Looking through the list on Amazon to see which ones I haven't read yet. Short stories are perfect for the beach and horror is safest to read in the sunshine while people are having a good time. Scare me - but not too much! LOL
With DeSantis officially becoming a 2024 candidate, I decided to pick up The Courage to be Free, basically DeSantis' political autobiography.
I'm about 75% thru.. not bad. Not especially visionary in philosophic concepts, but a good accounting of his political career (especially his governorship). And he does a good job recounting his decisions during COVID, and describing how his approach (skeptical of Faucism) practically distinguished Florida from most other large states.
I finished Lessons in Chemistry by Bonnie Garmus. It was a five-star read for me. Great writing, well-drawn characters and subtle humor. Imminently readable and I'm sorry it's over.
Originally Posted by Thomas Sowell from A Personal Odyssey
One day, a man had a heart attack at around 5 PM, on the sidewalk outside the Public Health Service. He was taken inside to the nurse's room, where he was asked if he were a government employee.
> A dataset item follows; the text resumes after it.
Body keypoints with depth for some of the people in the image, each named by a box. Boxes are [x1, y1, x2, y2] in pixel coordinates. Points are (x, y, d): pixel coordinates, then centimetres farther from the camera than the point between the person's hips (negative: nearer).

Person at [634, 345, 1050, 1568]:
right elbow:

If he were, he would have been eligible to be taken to the medical facility there. Unfortunately, he was not, so a phone call was made to a local hospital to send an ambulance. By the time this ambulance made its way through miles of downtown Washington rush-hour traffic, the man was dead. He died waiting for a doctor, in a building full of doctors.
Nothing so dramatized for me the nature of a bureaucracy and its emphasis on procedures, rather than results.
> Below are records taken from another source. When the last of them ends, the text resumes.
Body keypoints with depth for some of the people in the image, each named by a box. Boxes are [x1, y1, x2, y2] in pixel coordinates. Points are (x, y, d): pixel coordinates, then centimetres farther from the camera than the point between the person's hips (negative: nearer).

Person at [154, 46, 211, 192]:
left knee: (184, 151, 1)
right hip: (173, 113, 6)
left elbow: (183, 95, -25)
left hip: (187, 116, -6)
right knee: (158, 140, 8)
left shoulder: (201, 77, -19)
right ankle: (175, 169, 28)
As one can see from the above-quote, this is a gentleman who has no patience for convention or stupidity. This is an autobiography. What else can one say but that this man, and his autobiography, are exceptional? From dire rural poverty in North Carolina to the streets of ghetto New York, this man transformed himself from a (Stuyvesant) high school dropout to a Harvard and U. of Chicago Economics graduate. While hovering on the outskirts of public involvement, he has become a prolific author. His opinions are iconoclastic and unique, similar to an economist on the other side of the political spectrum, John Kenneth Galbraith.
"The Tiger-A True Story of Vengeance and Survival" by John Vaillant. Not only is the story line of the hunt for a man eating Siberian Tiger thrilling, but the detailed history of the people and wildlife of the Russian Far East was fascinating. Vaillant also goes into detail about everyday life in Russia after perestroika. Recommended.
How innate qualities of human nature make us universally susceptible to certain product advertising/marketing etc.
I'm on page 60.. it's ok so far. Most of Saad's insights just seem like common sense tho, not breaking research revelations.